EXTRACT:
============================================================

EP1939981B1

EP1939981B1 - Antenna apparatus

Info

Publication number: EP1939981B1
Application number: EP07123991.7A
Authority: EP
Inventors: Minoru Hasegawa
Original assignee: Samsung Electronics Co Ltd
Current assignee: Samsung Electronics Co Ltd
Priority date: 2006-12-26
Filing date: 2007-12-21
Publication date: 2016-08-03
Anticipated expiration: 2027-12-21
Also published as: US20080150822A1; US7812778B2; EP1939981A1

Description

BACKGROUND OF THE INVENTION

1. Field of the Invention

The present invention relates to an antenna for a base station of mobile communication system, and in particular, to an antenna apparatus for a base station suitable for narrow service areas, or to an antenna apparatus for a relay station in dead zones.

2. Description of the Related Art

Antennas for the base stations of mobile communication systems are classified into base station antennas for the purpose of covering large-scale regions and base station antennas for the purpose of covering relatively limited, small-scale regions. The antennas for covering the small-scale area are used for covering so-called radio "dead zones" which are building shadow regions where radio waves are blocked by tall buildings. In metropolitan areas, since the radio dead zones are dispersed at relatively short distances, a concept known as a multi-hopping method has been considered, in which relay stations equipped with antennas covering small-scale regions are disposed at every radio dead zone and then the relay stations relay between one another in order to eliminate the dead zones.
Monopole antennas and dipole antennas are being used as base station antennas suitable for the radio dead zones or the narrow service areas. US Patent Publication No. 2005/0156804 A1 discloses designs for a radiation element of a monopole antenna with a finite ground plate When such a monopole antenna is used at, for example, base stations for narrow service areas or relay stations using the multi-hopping method, the monopole antenna needs to be set up as a stand-alone antenna if the walls of the buildings cannot be used for the installation of the antenna.

============================================================

WHAT TO DO: Pick up the antenna patent description after its last sentence and continue it in the same style.

EXTRACTED MATERIAL:

============================================================

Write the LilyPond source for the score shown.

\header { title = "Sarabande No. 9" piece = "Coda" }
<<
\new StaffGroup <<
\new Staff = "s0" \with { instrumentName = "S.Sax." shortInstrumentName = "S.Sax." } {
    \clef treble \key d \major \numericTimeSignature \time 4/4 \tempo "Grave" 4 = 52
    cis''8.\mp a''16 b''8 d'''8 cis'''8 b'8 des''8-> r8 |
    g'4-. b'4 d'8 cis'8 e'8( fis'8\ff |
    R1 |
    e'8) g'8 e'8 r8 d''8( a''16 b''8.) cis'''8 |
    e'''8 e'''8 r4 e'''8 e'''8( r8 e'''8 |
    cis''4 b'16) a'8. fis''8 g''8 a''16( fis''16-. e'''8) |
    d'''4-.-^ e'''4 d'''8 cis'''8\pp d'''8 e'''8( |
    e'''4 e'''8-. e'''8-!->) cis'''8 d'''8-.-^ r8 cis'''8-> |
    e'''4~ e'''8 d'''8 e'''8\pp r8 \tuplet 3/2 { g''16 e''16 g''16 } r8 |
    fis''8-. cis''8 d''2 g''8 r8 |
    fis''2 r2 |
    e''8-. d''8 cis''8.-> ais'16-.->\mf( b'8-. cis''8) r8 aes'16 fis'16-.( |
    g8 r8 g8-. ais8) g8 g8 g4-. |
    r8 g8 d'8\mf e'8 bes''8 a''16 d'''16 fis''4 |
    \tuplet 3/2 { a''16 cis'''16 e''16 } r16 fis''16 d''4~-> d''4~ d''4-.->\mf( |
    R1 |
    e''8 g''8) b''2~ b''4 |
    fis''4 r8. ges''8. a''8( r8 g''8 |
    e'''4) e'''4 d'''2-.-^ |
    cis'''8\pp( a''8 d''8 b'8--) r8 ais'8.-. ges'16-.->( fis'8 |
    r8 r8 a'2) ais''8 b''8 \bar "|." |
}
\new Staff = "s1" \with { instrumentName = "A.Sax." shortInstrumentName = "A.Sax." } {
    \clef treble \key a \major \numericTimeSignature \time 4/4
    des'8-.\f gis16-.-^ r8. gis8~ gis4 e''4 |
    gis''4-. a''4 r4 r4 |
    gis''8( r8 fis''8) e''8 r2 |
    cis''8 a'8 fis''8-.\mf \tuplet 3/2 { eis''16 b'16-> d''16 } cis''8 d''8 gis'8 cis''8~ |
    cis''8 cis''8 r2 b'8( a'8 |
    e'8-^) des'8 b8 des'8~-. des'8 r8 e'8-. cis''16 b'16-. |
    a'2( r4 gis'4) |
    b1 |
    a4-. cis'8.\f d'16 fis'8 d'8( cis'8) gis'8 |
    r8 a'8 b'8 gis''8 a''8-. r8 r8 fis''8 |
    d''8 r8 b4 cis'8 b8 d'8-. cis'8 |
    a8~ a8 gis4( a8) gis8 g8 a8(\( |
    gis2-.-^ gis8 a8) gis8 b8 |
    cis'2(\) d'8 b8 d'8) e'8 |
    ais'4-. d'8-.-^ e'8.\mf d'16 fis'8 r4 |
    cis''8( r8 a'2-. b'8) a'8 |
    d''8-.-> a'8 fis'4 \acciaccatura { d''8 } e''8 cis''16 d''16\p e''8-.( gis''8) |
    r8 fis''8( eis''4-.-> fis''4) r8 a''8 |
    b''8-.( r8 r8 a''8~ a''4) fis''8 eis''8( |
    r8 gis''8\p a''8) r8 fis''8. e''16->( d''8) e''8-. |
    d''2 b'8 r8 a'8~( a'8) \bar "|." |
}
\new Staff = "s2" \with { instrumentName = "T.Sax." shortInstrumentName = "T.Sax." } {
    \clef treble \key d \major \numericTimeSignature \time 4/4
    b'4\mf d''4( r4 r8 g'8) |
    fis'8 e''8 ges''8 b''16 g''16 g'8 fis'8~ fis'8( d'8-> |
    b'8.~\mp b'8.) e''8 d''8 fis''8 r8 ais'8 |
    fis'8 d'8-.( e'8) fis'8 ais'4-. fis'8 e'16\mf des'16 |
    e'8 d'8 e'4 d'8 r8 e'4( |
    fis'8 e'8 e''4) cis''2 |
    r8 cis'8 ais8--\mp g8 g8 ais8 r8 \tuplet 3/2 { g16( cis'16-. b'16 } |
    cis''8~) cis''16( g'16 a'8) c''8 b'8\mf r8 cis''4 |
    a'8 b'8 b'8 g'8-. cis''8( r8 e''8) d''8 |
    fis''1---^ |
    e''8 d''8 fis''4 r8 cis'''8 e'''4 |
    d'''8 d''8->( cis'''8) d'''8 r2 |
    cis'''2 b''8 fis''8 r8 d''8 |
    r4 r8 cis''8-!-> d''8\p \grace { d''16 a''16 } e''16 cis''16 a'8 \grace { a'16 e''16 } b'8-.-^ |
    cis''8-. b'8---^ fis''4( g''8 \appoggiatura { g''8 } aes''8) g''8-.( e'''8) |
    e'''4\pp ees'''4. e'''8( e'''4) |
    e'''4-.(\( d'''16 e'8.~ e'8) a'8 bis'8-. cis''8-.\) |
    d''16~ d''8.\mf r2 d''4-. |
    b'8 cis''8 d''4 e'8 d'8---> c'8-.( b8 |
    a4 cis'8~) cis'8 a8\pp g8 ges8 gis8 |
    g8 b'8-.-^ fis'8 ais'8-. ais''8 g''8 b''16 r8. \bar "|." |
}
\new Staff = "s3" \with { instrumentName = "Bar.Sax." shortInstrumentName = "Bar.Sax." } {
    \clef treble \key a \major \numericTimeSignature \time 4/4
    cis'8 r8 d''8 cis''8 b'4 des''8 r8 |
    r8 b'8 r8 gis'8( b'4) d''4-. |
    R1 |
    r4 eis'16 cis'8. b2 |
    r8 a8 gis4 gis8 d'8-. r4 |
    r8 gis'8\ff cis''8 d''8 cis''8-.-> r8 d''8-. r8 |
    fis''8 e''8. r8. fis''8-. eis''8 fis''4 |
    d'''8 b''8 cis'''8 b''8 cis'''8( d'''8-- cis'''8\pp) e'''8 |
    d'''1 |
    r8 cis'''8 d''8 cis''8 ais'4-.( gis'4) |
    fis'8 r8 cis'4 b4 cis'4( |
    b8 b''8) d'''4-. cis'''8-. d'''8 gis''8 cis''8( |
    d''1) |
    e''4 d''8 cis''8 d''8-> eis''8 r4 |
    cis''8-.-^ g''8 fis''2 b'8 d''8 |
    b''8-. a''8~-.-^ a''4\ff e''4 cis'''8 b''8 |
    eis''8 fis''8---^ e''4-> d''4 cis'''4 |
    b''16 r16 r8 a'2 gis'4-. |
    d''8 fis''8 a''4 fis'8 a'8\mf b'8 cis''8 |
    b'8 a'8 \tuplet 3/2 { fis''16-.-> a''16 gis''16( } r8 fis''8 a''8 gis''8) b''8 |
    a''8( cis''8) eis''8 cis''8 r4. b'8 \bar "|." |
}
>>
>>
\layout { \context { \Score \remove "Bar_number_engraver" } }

============================================================

WRITTEN ANSWER:
FIGS. 8A and 8B are views illustrating a conventional monopole antenna being installed as a stand-alone type antenna, and characteristics thereof. In FIG. 8A, the monopole antenna 92 is arranged at a top end of an antenna support of the stand-alone type antenna standing on a ground plane 90, and is supplied with RF power through a feeding line 93 from a base station or relay station (not shown). Since a finite ground plate is arranged at the ceiling, a radiation pattern in the X-Z plane is characterized by a main lobe directed downward from a horizontal direction which is suitable for radiating radio waves toward valleys between buildings. FIG. 8B shows radiation pattern characteristics illustrating a radiation pattern in the X-Y plane of the installed monopole antenna 92. The monopole antenna 92 shows an omni-directional (all directional) radiation pattern in the shape of a circle, but the support 91 interferes with the radio waves, whereby attenuation of radio waves arises in -X direction, and the circular shape is distorted. This attenuation causes the deterioration of communication quality or communication failure, which makes it difficult to resolve the radio dead zones throughout all directions.
Document KR 2003 0093146 A discloses a wide band omni antenna that simplifies the structure of a monopole device and an impedance matching device. It discloses a monopole device radiating radio frequency signals in all directions. A ground plate supports an impedance matching device and reflects the radio frequency signal radiated from the monopole device. A feeding connector is contacted to the ground plate and feeds the RF signal to the monopole device. The impedance matching device is grounded to the ground plate and is provided thereon. The impedance matching device is not grounded to the monopole device. Further, the impedance matching device is shorter than the monopole device and the monopole device and the impedance matching device have a symmetrical structure centering on a central point.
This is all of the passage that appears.